TASK TO CARRY OUT: Could you please reproduce the entries exactly, leaving out any pictures?

EXERCISE DATA:
========================================
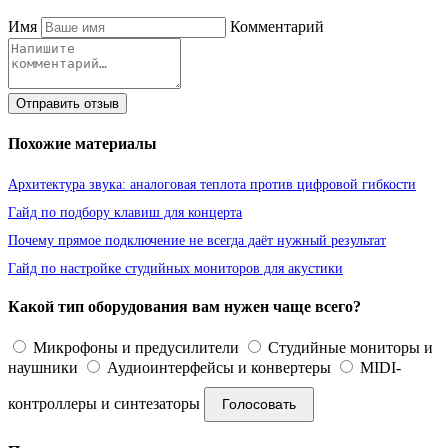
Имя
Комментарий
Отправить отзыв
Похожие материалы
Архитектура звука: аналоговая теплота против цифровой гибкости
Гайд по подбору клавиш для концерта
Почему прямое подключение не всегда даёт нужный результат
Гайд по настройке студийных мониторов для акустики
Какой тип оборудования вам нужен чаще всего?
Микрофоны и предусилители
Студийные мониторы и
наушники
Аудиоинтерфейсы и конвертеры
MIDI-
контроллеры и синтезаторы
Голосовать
========================================
RESPONSE TO THE TASK:
Имя
Комментарий
Отправить отзыв
Похожие материалы
Архитектура звука: аналоговая теплота против цифровой гибкости
Гайд по подбору клавиш для концерта
Почему прямое подключение не всегда даёт нужный результат
Гайд по настройке студийных мониторов для акустики
Какой тип оборудования вам нужен чаще всего?
Микрофоны и предусилители
Студийные мониторы и
наушники
Аудиоинтерфейсы и конвертеры
MIDI-
контроллеры и синтезаторы
Голосовать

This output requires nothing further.